Succès mondial avec le Round 6 et les prix
La renommée mondiale est venue avec le rôle d’Oh Il-nam, Joueur 001, dans la série Netflix “Round 6”, sortie en 2021 et qui est devenue le plus grand succès de la plateforme.
En 2022, il est devenu le premier acteur sud-coréen à remporter le Golden Globe du meilleur acteur dans un second rôle dans une série, battant des noms comme Jonathan Majors et Kieran Culkin.
La nomination aux International Emmy la même année a renforcé sa position d’icône du divertissement coréen, malgré les controverses juridiques qui ont éclipsé sa récente carrière.
L’acteur a exprimé sa gratitude au système judiciaire pour avoir reconnu son innocence et envisage de reprendre ses activités artistiques, selon un communiqué publié après le procès.

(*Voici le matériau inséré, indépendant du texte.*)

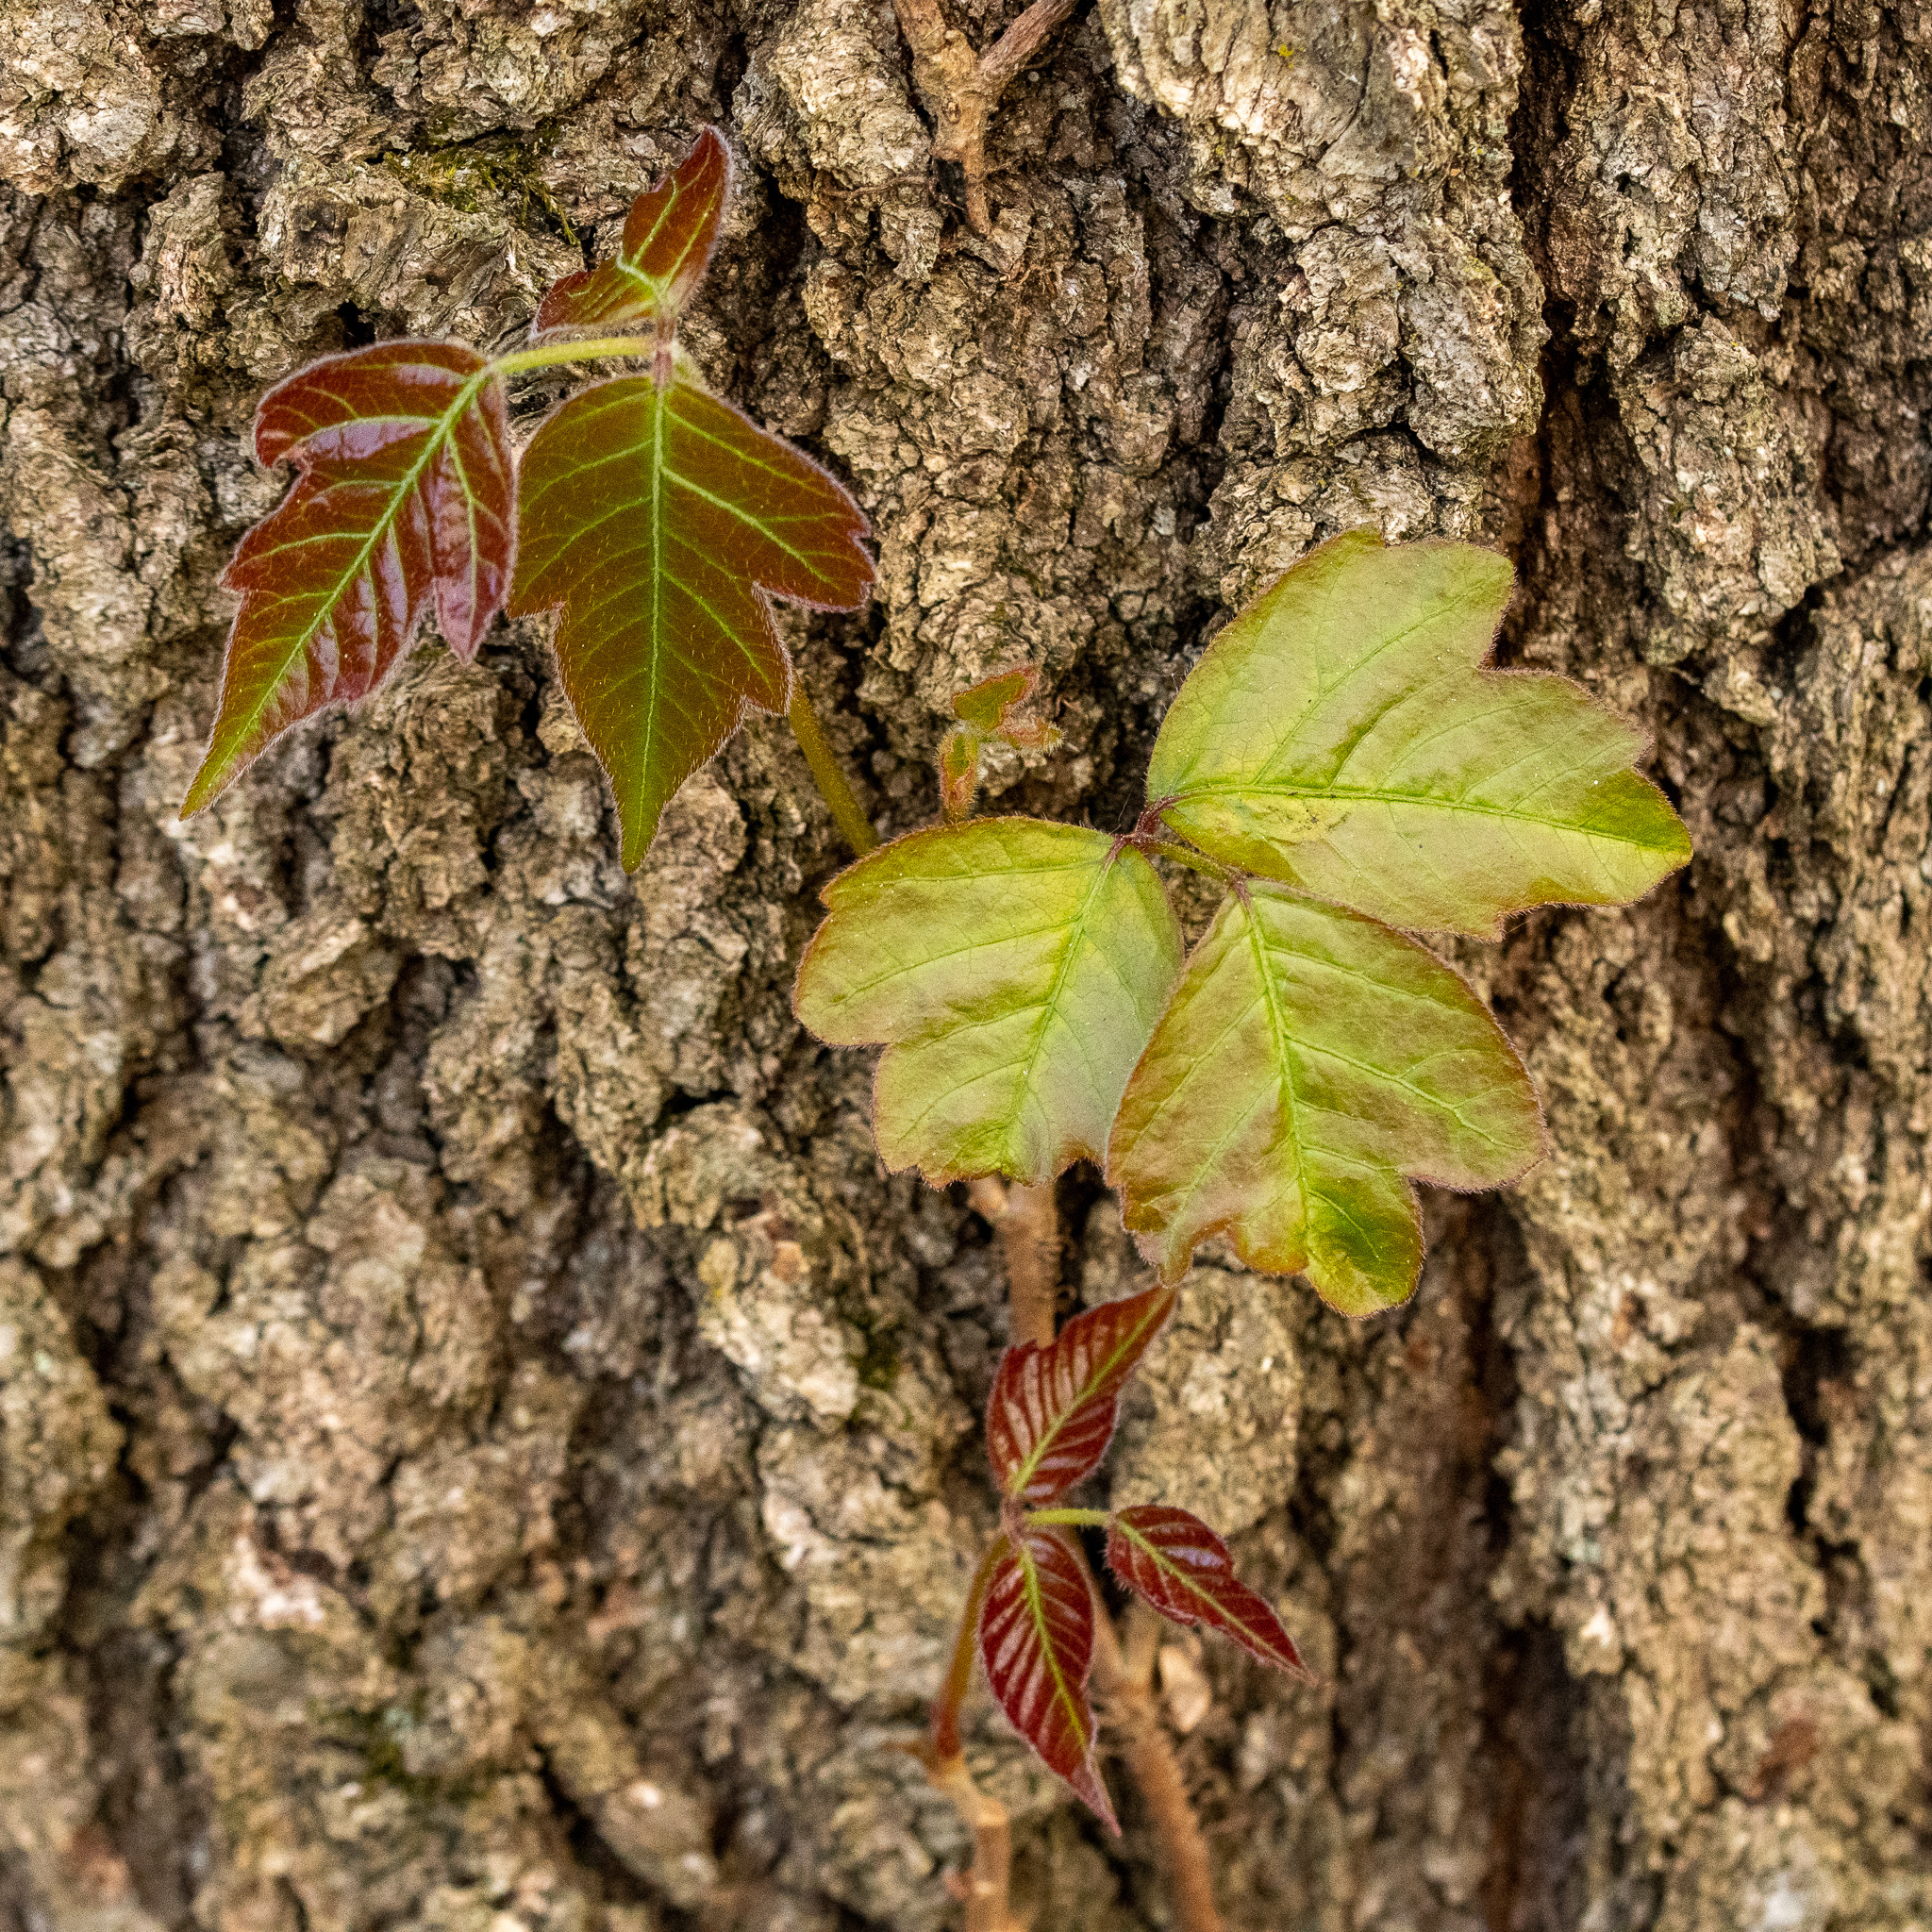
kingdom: Plantae
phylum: Tracheophyta
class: Magnoliopsida
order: Sapindales
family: Anacardiaceae
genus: Toxicodendron
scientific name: Toxicodendron radicans
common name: Poison ivy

Les défis du monde de l’art sud-coréen
Le cas d’Oh Yeong-su reflète les débats récurrents sur le harcèlement dans le secteur culturel sud-coréen, où les allégations ont gagné en visibilité après #MeToo.
En 2023, plus de 200 cas similaires ont été signalés dans le théâtre et le cinéma, selon les données du ministère local de la Culture.
La législation actuelle exige des programmes de formation destinés aux professionnels,comme ce que l’acteur a réalisé, dans un objectif de prévention.
Cet acquittement pourrait influencer les enquêtes futures, en donnant la priorité aux preuves concrètes plutôt qu’aux allégations tardives.